Ехали мы по достаточно ровной дороге (или машина была с хорошими рессорами), дорога заняла минут 40 (ну, насколько я могу определять время при отсутствии часов и телефона). Затем меня все те же мужики выволокли из салона. Кресло вкатили по пандусу на небольшую лесенку, затем вкатили в обширный (судя по эху от шагов) холл, немного прокатили по коридору и завернули в эту самую палату. Мама тут же начала рассовывать в тумбочки какие-то пакетики, что-то развешивать на вешалки (видимо, мою одежду для прогулок). Судя по всему, она слишком уж уверовала в мифический «прибор» разработанный во времена СССР. Ну, сильна у старшего поколения вера в качество и чудодейственность науки, которая была развита во времена их молодости именно в советских институтах.
Я вырос уже при новых реалиях, и был настроен чуть более скептически. Но, во-первых, противоречить Ма и отговаривать ее от попытки мне помочь, выражая сомнения и разрушая ее надежды, мне не хотелось. А во-вторых, меня тоже настраивало на миролюбивый лад волшебное слово «халява», так как загадочный Игорь Николаевич обещал сделать нейрохирургическую операцию совершенно бесплатно.
Особенно принимая во внимание усилия, которые Ма предприняла сразу после аварии.
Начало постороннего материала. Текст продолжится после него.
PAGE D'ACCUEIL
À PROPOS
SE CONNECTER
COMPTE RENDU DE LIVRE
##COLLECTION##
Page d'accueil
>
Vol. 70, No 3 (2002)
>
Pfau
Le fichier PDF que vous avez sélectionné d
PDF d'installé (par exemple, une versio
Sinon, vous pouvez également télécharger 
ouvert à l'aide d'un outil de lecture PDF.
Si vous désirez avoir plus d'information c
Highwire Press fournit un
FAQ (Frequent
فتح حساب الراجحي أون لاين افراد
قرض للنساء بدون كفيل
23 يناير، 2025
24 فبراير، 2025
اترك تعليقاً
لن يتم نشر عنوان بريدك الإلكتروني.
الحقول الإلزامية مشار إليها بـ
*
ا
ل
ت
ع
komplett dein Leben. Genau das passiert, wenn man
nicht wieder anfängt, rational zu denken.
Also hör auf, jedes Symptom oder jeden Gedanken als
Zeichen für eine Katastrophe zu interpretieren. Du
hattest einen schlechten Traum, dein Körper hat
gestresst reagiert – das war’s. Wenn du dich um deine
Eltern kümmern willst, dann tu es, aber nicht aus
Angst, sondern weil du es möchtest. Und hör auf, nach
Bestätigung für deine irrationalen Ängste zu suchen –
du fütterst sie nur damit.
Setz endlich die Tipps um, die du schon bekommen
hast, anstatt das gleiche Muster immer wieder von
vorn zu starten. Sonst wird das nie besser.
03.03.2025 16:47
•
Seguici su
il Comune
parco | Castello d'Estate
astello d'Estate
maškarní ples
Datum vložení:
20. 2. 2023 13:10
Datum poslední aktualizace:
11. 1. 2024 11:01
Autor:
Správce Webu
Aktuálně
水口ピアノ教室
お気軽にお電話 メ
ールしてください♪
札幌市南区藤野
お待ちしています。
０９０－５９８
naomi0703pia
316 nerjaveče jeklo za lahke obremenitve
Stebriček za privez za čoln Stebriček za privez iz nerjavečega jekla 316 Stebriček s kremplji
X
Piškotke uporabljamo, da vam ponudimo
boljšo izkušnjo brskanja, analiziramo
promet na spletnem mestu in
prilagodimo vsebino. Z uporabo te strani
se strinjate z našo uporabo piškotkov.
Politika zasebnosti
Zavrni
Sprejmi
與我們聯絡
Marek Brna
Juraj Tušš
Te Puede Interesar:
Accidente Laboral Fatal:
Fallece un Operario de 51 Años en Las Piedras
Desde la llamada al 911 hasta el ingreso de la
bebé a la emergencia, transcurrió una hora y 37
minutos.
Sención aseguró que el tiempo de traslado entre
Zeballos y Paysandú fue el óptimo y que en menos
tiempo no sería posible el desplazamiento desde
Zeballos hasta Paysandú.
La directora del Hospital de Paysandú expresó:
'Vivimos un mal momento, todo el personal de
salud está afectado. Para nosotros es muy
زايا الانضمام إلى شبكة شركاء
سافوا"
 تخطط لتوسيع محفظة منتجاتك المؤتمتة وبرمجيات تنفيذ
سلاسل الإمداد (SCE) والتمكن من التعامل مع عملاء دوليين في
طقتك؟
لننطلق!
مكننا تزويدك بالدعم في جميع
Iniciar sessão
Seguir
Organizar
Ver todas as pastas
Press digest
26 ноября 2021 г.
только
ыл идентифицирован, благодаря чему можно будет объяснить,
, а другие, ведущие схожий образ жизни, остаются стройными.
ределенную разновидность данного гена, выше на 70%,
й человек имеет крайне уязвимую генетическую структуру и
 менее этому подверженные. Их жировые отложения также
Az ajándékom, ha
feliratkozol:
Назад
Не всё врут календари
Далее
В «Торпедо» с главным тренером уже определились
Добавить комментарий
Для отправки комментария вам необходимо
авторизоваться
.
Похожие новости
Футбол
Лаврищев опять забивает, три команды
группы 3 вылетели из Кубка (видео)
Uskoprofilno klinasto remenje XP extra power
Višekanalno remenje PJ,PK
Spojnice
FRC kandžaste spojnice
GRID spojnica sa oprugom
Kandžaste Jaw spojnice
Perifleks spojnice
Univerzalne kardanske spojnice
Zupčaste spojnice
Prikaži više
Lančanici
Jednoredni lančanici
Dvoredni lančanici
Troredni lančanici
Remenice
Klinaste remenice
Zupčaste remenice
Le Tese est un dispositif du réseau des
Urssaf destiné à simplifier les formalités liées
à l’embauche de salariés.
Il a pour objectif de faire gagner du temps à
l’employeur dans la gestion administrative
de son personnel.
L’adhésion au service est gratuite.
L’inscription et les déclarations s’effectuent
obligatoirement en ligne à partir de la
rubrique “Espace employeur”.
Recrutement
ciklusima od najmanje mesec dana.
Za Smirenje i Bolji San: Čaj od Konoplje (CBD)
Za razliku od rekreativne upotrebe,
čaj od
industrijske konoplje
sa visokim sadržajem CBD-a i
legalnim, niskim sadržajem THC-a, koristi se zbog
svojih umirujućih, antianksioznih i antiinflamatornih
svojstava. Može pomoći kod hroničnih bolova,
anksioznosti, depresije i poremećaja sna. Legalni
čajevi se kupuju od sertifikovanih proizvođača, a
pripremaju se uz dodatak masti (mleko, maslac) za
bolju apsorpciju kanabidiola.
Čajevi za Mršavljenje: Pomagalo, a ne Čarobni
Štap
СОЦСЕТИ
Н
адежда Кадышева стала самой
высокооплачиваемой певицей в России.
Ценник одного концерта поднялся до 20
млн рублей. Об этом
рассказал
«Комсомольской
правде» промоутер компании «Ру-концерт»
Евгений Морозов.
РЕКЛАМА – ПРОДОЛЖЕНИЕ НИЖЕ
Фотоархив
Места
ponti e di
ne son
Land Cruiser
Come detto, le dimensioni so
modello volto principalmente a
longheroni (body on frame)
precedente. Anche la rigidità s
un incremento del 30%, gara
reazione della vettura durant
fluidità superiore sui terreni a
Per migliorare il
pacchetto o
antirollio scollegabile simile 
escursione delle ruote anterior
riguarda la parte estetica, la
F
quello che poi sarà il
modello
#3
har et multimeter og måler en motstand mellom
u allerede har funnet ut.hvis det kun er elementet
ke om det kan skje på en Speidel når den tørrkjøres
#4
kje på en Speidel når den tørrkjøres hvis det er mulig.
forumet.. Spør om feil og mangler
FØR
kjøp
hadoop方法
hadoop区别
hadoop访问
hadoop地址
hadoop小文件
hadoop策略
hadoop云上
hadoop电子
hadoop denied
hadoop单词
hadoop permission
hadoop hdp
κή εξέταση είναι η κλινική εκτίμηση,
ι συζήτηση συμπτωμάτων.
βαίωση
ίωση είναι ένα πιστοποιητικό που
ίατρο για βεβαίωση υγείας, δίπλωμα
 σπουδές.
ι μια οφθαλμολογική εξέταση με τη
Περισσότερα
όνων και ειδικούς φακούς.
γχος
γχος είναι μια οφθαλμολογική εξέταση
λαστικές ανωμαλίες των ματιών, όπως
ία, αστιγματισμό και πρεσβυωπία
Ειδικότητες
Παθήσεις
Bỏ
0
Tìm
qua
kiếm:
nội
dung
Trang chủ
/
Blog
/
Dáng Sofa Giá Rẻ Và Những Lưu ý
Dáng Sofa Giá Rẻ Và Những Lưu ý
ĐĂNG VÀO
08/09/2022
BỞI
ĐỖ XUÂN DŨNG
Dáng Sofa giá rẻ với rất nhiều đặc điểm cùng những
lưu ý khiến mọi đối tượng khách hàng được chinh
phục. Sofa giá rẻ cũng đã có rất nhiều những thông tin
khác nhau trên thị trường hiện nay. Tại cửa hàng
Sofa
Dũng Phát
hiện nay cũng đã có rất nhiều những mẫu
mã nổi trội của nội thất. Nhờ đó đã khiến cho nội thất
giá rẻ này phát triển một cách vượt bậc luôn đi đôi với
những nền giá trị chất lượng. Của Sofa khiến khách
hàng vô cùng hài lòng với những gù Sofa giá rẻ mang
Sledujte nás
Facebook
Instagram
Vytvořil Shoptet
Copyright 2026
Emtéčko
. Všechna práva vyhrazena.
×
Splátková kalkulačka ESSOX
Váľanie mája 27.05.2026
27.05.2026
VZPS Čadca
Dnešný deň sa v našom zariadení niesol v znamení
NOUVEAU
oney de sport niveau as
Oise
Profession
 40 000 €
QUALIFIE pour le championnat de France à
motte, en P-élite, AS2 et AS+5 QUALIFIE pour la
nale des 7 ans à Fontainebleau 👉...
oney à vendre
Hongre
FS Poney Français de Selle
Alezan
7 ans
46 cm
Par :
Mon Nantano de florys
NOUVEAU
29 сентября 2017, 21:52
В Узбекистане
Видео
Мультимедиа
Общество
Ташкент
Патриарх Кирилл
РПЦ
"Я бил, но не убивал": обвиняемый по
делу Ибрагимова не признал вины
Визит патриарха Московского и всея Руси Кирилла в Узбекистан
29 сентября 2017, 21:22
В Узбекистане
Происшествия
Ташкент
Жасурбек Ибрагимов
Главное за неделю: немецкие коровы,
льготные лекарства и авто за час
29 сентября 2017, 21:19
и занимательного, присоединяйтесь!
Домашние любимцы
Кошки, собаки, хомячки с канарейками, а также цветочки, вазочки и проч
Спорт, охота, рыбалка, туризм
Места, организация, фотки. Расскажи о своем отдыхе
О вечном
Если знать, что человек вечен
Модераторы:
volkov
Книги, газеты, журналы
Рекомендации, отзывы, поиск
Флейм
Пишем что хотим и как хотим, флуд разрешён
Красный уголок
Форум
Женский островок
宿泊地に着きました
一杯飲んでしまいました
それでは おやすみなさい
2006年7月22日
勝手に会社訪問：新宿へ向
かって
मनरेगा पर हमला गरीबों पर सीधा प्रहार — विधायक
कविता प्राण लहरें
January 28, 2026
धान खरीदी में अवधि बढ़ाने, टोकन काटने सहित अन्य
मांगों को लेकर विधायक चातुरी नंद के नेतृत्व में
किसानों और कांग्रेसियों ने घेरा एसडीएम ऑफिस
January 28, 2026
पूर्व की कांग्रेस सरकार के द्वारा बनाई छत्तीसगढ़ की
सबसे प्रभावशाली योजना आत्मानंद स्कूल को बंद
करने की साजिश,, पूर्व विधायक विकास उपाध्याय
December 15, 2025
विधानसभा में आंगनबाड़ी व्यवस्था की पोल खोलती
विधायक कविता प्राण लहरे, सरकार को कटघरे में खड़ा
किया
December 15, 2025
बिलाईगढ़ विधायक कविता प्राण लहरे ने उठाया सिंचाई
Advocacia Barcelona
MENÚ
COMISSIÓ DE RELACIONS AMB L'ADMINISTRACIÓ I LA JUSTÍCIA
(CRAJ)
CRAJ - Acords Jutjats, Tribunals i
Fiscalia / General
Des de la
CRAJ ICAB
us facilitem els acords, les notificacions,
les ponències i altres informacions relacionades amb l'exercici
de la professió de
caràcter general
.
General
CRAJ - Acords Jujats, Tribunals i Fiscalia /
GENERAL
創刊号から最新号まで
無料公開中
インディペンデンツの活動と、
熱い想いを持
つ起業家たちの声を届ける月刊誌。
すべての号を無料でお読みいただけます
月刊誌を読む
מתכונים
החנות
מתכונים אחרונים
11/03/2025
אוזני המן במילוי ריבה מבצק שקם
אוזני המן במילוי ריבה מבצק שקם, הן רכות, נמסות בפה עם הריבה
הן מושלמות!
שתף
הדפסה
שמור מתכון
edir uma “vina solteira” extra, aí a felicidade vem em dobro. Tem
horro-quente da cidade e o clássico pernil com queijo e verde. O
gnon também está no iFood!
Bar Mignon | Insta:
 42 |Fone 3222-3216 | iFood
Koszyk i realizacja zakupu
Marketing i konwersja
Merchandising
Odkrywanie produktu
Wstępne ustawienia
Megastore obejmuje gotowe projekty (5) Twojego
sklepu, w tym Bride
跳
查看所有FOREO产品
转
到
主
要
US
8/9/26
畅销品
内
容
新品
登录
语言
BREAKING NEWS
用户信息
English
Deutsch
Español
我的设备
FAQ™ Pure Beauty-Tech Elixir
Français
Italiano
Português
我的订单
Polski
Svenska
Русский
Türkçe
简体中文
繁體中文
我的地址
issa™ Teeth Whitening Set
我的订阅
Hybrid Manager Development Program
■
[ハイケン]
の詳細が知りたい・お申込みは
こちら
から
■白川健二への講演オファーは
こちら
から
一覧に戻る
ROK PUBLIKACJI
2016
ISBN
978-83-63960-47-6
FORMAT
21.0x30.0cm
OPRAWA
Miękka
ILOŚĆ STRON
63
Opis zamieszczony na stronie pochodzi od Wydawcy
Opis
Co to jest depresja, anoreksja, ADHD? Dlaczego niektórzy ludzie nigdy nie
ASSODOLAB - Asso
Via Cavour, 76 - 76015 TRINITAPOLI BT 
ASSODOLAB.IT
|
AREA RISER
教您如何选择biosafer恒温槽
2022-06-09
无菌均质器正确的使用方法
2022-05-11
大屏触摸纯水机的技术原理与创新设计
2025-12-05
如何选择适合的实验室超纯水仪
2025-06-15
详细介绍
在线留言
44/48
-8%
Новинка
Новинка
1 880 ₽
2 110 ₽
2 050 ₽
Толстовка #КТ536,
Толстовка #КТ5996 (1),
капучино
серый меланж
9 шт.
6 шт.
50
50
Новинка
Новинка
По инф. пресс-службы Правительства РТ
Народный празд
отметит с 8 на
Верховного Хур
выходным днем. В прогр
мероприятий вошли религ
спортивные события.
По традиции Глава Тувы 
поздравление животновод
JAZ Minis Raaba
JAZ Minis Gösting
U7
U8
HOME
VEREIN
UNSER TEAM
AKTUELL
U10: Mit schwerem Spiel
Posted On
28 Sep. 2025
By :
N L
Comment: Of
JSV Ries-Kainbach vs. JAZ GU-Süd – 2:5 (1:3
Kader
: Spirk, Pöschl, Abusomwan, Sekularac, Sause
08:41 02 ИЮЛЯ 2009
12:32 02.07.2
Ведь я почти все время находился в сознании. И четко слышал, что там доктора говорили о «потере кровоснабжения мозга», о «необратимых повреждениях» и необходимости спасать чудом сохранившиеся органы, чтобы помочь тяжелым больным. Да, мне жаль людей, которые годами ждут трансплантации донорских сердца, легких, роговицы, почек и прочей требухи. Но не за мой же счет! Тем более, что я, собственно говоря, еще и не умер. А меня уже собираются отправлять повышенной скоростью по дальним больницам, в том числе за рубежи нашей не такой уже большой родины.
Ну, а теперь, благодаря настойчивости Ма, у меня, возможно, появился шанс хоть немного исправить ситуацию и, хотя бы примерно разобраться в том, что же произошло в тот день на перекрестке, возле нашей «любимой» конторы. Уж больно все это выглядело подозрительно, по зрелом размышлении. Хотя вполне возможно, что я сам себя накручиваю, и у меня на почве стресса и травмы развилась паранойя. То есть излишняя подозрительность. И я ищу теорию заговора и происки врагов там, где имела место быть обычная нелепая случайность.